» **ABOUT THIS EXERCISE**
Could you give back exactly the lines below from the one with "132 90 14.46" through the one with "138 199 1.70", without a single picture?

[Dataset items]
————————
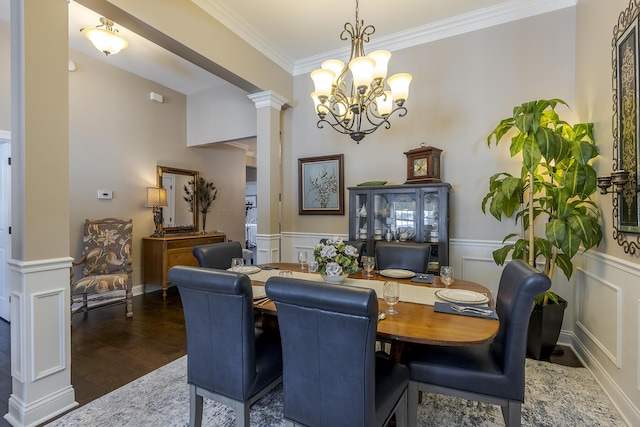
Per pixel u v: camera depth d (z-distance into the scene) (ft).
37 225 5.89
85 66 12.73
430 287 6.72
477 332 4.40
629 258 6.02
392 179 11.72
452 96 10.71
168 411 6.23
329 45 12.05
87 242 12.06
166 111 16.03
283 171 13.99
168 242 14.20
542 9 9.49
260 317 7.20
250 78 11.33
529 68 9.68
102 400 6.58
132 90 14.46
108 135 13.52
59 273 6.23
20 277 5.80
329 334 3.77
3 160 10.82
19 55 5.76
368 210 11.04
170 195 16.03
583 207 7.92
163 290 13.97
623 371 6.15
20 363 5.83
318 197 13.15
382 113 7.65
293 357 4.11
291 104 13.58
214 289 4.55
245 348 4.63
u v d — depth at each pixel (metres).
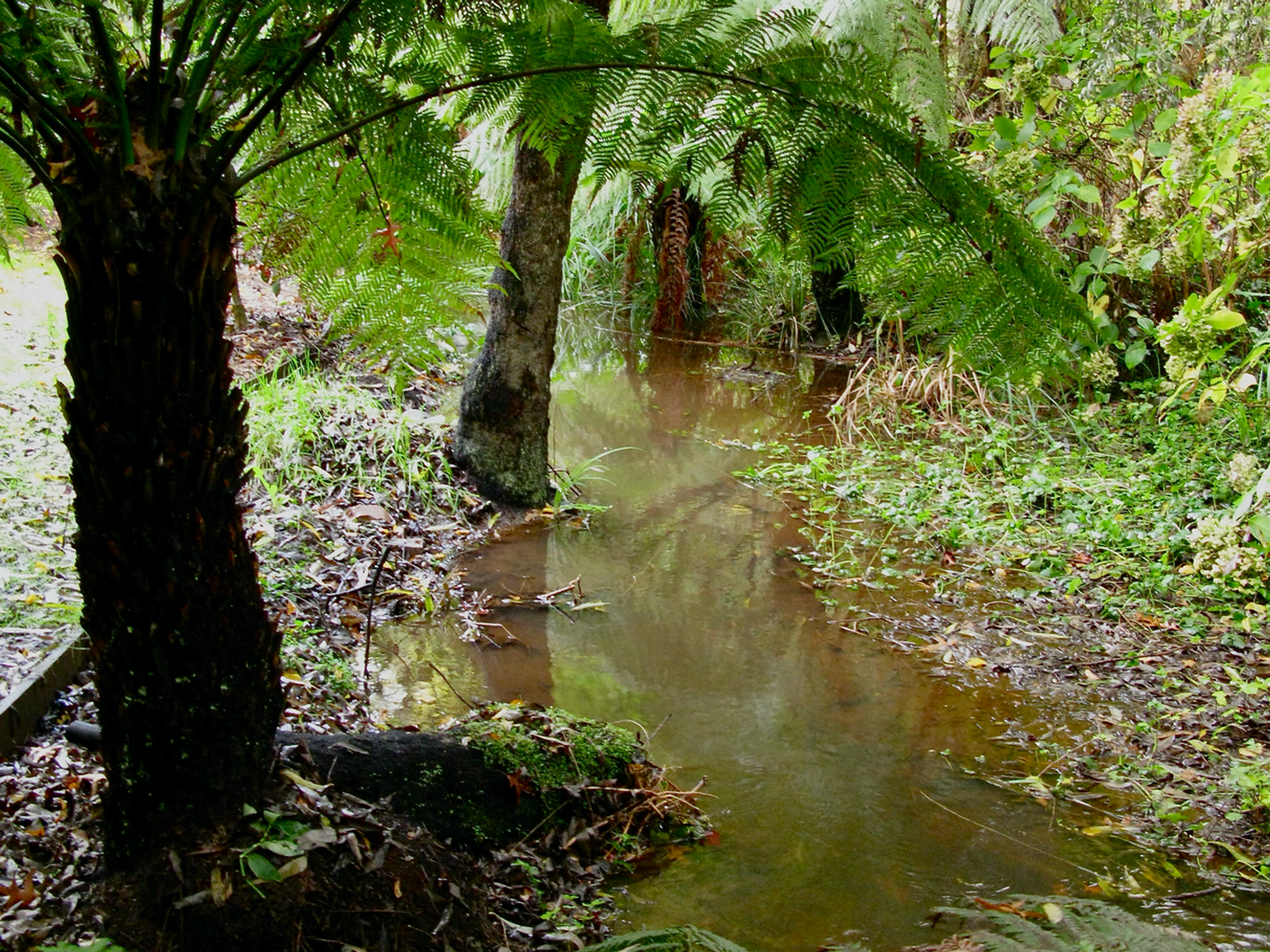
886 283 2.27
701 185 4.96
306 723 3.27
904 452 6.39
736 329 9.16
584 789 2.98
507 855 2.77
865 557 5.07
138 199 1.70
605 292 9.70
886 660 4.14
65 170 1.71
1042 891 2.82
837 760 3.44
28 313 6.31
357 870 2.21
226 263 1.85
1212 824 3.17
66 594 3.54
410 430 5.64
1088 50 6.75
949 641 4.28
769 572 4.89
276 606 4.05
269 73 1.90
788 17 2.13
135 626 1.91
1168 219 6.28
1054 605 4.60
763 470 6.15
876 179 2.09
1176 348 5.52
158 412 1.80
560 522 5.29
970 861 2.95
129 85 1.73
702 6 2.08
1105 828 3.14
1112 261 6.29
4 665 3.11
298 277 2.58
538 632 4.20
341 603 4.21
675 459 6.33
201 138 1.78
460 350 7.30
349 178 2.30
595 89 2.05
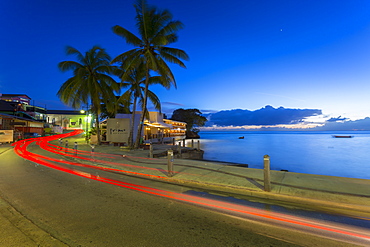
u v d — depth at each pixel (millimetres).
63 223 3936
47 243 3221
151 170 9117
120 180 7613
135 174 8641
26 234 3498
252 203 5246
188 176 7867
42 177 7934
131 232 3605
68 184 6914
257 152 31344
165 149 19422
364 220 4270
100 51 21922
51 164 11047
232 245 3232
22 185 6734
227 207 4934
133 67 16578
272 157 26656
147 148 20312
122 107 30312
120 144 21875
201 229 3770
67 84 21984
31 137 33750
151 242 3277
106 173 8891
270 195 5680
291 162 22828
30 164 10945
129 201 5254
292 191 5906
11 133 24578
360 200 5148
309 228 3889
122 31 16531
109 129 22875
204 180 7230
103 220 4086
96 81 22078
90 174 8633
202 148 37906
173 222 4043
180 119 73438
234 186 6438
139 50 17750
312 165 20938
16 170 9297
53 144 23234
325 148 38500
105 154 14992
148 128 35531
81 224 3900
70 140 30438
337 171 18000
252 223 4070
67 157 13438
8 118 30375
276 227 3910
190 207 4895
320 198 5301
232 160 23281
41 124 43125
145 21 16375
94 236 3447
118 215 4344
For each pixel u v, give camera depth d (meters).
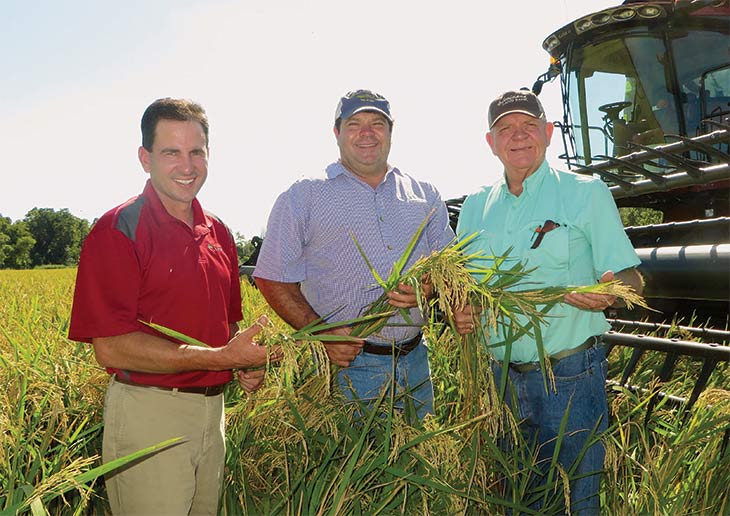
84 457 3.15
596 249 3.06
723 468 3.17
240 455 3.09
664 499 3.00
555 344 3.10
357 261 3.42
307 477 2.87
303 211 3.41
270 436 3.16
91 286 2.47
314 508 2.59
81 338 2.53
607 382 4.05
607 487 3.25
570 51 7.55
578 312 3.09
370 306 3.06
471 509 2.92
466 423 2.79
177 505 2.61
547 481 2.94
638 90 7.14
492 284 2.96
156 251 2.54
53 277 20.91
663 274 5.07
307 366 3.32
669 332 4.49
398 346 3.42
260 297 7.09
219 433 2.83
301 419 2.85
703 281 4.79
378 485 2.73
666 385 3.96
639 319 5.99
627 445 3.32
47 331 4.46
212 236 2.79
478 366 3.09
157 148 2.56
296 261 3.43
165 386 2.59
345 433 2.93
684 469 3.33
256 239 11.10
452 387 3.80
————————
» **ANSWER TO THE PROBLEM**
132 90 14.46
108 135 13.52
59 273 6.23
20 277 5.80
329 334 3.77
3 160 10.82
19 55 5.76
368 210 11.04
170 195 16.03
583 207 7.92
163 290 13.97
623 371 6.15
20 363 5.83
318 197 13.15
382 113 7.65
293 357 4.11
291 104 13.58
214 289 4.55
245 348 4.63
u v d — depth at each pixel (metres).
886 283 2.27
701 185 4.96
306 723 3.27
904 452 6.39
736 329 9.16
584 789 2.98
507 855 2.77
865 557 5.07
138 199 1.70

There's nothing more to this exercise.